• **課題内容**: 弁理士法改正に関する本文から、「なお、改正法施行日から起算し」から「4月 1日から2023年 3月31日までの間に、弁理士法人へ名称を変更しなければなりません。」までの部分を、そのまま一字一句変えずに書き写してください。

また、他士業においても、公認会計士を除き多くの士業において、法人名称と士業の名称が一致している状況にありました。

(産業構造審議会 第15回知的財産分科会より引用)

 そのため、法人名称を「特許業務法人」から「弁理士法人」に変更する改正が行われました。
 なお、改正法施行日から起算して1年以内に「特許業務法人」から「弁理士法人」の名称に変更しない場合には、当該法人は解散したものとみなされます(弁理士法の一部改正に伴う経過措置第7条⑪)。
 したがって、2022年 4月 1日時点で存続する特許業務法人は、2022年 4月 1日から2023年 3月31日までの間に、弁理士法人へ名称を変更しなければなりません。

(2)一人法人制度の導入(弁理士法2条、43条、47条の3、52条各項、52条の2)

 従来、特許業務法人の設立・存続には、弁理士である社員が二人以上いることが必要とされていました。これは、ユーザーが安心して弁理士に業務を依頼できるようにする上では、社員の一人が急遽職務を行えなくなった場合でも、他の弁理士がその業務を引き継げるといった継続的な対応を担保するためでした。

• **提供データ**:
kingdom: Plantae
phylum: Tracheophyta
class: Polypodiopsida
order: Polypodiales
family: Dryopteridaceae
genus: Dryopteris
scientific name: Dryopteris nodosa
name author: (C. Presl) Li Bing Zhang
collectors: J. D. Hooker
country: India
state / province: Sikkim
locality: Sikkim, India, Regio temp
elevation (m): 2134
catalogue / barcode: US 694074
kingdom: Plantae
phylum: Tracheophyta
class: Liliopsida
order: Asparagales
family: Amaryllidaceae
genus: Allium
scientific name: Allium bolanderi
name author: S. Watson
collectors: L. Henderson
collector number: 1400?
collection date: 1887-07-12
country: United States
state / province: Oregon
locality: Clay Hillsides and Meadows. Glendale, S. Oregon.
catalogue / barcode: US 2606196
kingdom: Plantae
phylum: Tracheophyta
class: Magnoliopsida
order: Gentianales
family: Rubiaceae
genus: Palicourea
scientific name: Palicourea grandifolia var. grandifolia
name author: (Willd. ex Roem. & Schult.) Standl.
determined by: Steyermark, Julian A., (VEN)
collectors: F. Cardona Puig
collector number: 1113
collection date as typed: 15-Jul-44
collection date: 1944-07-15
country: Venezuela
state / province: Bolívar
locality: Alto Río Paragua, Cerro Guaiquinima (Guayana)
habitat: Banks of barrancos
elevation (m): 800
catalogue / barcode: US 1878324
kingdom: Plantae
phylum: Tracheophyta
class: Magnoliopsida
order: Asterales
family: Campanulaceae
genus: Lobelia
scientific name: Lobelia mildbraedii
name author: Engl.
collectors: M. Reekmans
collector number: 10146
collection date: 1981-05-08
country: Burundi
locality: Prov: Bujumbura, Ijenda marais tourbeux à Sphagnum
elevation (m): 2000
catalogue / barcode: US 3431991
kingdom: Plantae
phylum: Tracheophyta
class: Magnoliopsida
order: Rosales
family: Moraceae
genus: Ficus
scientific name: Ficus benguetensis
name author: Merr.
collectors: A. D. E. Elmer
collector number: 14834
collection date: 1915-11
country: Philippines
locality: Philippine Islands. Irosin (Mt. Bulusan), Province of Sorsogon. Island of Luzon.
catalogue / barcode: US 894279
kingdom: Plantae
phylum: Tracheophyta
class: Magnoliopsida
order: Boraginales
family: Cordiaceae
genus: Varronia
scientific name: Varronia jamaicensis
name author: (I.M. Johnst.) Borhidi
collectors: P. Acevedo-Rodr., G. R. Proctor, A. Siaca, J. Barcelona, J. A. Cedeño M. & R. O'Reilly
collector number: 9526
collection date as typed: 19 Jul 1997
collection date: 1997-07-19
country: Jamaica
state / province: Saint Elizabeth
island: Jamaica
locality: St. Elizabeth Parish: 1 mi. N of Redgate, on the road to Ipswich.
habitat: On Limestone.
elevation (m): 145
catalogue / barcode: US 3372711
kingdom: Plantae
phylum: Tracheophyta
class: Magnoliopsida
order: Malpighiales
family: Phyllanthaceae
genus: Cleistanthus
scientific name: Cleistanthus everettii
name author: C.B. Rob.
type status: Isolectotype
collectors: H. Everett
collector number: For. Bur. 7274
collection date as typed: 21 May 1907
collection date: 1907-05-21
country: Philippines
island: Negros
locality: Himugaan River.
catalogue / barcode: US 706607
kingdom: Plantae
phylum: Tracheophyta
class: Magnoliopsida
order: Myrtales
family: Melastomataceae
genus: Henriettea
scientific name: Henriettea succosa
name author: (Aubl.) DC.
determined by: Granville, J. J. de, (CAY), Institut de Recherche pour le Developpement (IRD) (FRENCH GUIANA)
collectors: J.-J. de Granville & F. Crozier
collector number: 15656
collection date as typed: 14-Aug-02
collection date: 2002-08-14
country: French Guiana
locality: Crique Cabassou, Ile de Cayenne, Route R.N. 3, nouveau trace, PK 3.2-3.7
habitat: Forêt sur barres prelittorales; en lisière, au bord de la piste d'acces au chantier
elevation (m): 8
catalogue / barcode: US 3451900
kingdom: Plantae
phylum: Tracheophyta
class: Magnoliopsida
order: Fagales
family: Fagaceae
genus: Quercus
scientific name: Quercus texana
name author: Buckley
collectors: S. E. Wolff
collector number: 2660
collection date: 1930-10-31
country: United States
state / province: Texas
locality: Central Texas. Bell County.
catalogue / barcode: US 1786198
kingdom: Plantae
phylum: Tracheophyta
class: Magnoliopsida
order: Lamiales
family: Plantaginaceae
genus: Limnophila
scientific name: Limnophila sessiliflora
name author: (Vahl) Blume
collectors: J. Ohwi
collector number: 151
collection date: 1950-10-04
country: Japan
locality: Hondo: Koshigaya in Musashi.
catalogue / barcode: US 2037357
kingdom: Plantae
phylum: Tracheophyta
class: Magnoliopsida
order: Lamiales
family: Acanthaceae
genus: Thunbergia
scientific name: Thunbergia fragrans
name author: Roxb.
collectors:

• **期待される出力**:
なお、改正法施行日から起算して1年以内に「特許業務法人」から「弁理士法人」の名称に変更しない場合には、当該法人は解散したものとみなされます(弁理士法の一部改正に伴う経過措置第7条⑪)。
 したがって、2022年 4月 1日時点で存続する特許業務法人は、2022年 4月 1日から2023年 3月31日までの間に、弁理士法人へ名称を変更しなければなりません。